Let $P$ be a set of three noncollinear points in $\mathbb{R}^2$. Iteratively form the Delaunay triangulation $\cal T$ of $P$, and then augment $P$ by the circumcircle centers of all triangles in $\cal T$, repeating these two steps:
(1) ${\cal T} = \operatorname{DelTri}( P )$.
(2) $P = P \cup \{ x : x \; \textrm{is center of circumcircle of}\; \triangle \in {\cal T} \}$.
It appears that, after a few iterations, $P$ contains either an exactly zero-area triangle of three collinear points, or three nearly collinear points whose circumcircle center lies far outside the initial $P$. For example:

After $5$ iterations, subsets of $3$ nearly collinear points occur.

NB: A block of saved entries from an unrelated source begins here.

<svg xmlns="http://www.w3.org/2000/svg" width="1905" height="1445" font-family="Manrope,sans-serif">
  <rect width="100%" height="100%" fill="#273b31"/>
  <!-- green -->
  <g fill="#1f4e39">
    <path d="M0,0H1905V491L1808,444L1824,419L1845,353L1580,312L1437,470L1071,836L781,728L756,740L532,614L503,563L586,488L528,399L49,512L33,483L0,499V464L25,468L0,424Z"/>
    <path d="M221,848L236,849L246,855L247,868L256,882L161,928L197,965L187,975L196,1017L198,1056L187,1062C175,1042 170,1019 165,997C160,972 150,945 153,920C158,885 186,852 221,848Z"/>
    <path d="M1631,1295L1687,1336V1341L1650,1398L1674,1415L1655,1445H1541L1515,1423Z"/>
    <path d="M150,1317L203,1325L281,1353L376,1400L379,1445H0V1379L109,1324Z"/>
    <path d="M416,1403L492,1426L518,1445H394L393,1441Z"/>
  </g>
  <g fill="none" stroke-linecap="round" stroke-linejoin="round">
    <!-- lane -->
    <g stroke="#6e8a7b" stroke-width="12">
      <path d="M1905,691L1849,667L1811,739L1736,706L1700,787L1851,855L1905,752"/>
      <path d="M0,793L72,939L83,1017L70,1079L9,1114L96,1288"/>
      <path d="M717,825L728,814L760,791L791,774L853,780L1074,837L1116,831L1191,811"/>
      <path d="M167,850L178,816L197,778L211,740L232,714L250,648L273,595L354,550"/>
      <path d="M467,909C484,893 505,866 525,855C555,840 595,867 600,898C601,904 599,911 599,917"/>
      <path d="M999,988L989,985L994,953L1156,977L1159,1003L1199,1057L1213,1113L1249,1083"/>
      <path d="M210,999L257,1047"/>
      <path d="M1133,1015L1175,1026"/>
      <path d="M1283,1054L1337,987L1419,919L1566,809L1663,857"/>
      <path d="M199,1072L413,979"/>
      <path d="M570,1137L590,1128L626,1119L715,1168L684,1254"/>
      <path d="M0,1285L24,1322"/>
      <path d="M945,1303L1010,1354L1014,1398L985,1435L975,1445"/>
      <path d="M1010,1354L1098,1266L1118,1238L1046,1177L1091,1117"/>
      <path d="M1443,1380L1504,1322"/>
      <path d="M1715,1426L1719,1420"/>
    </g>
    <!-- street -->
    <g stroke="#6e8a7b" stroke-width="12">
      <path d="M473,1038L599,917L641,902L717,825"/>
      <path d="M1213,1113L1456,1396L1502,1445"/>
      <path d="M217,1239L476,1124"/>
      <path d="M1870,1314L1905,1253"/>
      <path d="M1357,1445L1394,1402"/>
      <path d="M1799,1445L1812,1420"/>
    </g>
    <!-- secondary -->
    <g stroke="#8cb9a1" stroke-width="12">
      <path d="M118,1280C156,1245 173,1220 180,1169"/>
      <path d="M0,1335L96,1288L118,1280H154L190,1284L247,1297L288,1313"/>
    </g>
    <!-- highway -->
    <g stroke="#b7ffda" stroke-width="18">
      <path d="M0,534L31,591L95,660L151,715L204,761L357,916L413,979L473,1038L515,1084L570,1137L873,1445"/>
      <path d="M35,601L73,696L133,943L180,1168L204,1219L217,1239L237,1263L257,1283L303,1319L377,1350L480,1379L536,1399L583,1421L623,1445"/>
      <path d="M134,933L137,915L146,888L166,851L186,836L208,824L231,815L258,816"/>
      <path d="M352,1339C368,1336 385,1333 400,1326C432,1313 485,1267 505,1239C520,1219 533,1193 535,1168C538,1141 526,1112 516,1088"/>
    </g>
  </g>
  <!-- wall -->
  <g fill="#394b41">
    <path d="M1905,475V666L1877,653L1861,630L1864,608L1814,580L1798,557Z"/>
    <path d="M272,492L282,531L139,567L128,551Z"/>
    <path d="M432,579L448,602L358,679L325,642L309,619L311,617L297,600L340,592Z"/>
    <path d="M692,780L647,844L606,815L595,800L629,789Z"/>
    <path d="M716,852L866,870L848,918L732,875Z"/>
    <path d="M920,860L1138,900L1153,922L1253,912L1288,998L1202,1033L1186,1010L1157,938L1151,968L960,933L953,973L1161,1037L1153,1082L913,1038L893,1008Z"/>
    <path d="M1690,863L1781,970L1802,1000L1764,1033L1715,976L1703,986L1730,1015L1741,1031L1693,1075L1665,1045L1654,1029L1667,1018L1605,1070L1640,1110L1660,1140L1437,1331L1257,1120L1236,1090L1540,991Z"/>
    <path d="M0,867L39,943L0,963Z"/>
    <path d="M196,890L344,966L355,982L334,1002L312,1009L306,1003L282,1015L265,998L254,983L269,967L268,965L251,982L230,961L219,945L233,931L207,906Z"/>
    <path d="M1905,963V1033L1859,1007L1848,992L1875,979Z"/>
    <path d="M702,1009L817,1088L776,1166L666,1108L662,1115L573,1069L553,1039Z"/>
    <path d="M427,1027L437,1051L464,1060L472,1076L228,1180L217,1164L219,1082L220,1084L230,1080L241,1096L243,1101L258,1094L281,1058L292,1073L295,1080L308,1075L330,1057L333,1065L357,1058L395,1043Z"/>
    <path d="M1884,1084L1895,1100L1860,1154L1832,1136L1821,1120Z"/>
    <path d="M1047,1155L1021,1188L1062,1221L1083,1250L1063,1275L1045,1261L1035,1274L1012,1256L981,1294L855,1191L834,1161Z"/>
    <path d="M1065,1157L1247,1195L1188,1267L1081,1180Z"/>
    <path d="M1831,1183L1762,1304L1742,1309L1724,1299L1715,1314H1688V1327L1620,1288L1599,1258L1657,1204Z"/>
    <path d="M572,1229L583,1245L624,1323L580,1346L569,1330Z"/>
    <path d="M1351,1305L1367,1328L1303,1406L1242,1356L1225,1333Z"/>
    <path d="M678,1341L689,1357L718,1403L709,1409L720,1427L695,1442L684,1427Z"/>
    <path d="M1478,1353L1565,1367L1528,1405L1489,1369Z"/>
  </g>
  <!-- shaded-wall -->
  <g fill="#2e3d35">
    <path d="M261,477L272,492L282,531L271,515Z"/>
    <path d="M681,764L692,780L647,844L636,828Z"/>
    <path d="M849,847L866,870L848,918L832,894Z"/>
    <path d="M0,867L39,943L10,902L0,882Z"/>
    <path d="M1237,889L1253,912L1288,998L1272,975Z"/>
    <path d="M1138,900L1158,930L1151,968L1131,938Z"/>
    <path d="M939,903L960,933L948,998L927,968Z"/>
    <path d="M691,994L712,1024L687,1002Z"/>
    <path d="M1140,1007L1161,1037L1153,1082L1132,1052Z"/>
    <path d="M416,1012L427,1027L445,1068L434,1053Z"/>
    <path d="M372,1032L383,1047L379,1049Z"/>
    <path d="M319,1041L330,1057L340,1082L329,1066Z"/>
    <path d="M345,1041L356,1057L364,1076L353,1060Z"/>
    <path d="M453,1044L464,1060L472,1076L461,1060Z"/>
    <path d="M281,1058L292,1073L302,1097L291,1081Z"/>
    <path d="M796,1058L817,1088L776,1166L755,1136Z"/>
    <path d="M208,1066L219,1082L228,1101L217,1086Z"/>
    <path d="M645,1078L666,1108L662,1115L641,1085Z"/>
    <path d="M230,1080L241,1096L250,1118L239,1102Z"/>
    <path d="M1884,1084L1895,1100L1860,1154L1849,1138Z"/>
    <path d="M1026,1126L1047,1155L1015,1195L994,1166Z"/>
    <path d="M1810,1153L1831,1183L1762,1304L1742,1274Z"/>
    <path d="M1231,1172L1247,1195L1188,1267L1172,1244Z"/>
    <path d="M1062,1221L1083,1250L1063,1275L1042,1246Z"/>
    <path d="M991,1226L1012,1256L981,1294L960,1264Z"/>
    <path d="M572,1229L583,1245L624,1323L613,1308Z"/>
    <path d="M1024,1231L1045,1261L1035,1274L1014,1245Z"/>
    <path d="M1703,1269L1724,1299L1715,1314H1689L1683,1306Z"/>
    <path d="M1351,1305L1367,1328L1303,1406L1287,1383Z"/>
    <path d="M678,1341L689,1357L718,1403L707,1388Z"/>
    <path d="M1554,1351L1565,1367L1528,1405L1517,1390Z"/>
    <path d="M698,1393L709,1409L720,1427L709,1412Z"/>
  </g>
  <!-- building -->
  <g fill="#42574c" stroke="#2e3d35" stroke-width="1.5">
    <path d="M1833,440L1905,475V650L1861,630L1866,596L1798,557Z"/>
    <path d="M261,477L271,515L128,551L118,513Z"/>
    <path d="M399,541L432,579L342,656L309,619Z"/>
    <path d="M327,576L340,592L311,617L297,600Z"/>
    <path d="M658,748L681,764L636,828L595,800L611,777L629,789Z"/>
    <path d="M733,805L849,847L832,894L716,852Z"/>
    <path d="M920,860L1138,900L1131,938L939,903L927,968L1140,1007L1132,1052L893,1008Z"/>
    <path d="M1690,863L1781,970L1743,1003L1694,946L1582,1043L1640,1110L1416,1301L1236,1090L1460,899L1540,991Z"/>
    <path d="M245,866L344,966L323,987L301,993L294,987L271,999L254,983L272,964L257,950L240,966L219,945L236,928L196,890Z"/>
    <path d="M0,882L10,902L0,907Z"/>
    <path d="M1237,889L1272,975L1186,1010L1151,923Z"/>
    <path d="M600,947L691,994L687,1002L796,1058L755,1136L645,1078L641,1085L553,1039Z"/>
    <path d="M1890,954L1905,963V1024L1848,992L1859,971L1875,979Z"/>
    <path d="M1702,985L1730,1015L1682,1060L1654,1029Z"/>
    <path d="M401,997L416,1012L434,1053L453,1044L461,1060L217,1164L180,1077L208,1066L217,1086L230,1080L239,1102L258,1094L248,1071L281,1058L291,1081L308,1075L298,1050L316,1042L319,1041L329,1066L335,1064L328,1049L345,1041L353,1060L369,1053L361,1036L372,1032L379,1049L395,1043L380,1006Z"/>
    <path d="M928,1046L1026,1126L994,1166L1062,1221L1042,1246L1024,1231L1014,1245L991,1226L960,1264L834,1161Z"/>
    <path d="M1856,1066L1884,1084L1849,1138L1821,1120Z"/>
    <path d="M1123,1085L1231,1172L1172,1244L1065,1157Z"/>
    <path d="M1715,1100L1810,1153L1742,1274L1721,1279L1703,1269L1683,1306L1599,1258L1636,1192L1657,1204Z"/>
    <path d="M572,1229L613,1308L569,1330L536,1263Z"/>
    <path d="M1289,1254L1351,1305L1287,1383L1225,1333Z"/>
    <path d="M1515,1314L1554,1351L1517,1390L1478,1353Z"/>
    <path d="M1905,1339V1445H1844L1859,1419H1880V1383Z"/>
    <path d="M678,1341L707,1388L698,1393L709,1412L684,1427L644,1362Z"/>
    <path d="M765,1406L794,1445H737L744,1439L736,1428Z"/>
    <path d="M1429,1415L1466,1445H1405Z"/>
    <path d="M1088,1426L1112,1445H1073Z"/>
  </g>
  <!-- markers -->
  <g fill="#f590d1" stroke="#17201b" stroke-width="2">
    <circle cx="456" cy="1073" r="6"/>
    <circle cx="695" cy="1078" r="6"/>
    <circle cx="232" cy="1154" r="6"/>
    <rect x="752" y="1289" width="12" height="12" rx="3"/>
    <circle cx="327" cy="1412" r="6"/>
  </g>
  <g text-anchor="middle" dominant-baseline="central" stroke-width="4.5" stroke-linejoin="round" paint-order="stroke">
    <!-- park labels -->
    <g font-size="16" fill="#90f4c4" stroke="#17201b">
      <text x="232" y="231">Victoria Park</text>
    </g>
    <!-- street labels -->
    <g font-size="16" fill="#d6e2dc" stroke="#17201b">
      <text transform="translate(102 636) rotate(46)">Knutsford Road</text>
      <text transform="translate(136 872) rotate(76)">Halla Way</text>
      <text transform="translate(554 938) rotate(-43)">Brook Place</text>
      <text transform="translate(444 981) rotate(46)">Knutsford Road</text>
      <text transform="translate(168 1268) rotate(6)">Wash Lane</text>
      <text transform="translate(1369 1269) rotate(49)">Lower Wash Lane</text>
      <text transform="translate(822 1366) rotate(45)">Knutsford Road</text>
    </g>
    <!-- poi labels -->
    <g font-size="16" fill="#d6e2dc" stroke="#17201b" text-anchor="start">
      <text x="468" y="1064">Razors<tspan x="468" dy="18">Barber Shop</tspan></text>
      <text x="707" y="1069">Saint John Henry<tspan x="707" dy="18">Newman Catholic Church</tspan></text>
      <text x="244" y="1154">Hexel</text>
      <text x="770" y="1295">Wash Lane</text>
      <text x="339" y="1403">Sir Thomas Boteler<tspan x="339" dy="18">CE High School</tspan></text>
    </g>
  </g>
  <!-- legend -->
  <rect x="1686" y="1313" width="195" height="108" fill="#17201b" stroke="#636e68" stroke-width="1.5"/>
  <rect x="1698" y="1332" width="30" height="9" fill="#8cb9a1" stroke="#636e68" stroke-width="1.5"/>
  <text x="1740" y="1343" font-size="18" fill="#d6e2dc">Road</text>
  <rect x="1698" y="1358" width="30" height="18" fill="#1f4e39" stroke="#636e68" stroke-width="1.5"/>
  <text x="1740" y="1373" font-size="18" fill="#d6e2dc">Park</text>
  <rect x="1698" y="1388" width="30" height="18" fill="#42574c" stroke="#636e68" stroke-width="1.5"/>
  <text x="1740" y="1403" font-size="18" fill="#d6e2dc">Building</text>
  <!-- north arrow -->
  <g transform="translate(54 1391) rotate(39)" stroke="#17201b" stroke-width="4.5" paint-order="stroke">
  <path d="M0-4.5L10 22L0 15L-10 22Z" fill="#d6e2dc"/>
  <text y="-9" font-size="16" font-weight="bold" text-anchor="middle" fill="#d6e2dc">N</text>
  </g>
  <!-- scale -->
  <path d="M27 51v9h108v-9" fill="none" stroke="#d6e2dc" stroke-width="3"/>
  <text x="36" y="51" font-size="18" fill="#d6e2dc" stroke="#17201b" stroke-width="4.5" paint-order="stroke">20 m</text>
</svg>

Starting with an equilateral triangle leads to collinearity in four steps:

Initial $P$ consists of corners of equilateral triangle.
Q. Is there any initial triangle that does not lead to a $3$-points-collinear or nearly collinear triangle?
By nearly collinear I mean that, as the number of iterations increases, the diameter of $P$ grows without bound: it grows because some triangles become very flat and their circumcenters are cast far away. Truly $3$-points-collinear would throw the circumcenter to $\infty$. I'm asking whether these conditions eventually necessarily occur for any initial triangle.
Added. Just a small amount of data, but $25$ random start triangles with coordinates uniform in $[-1,1]$ each reach a triangle of area smaller than $10^{-10}$ within $10$ iterations.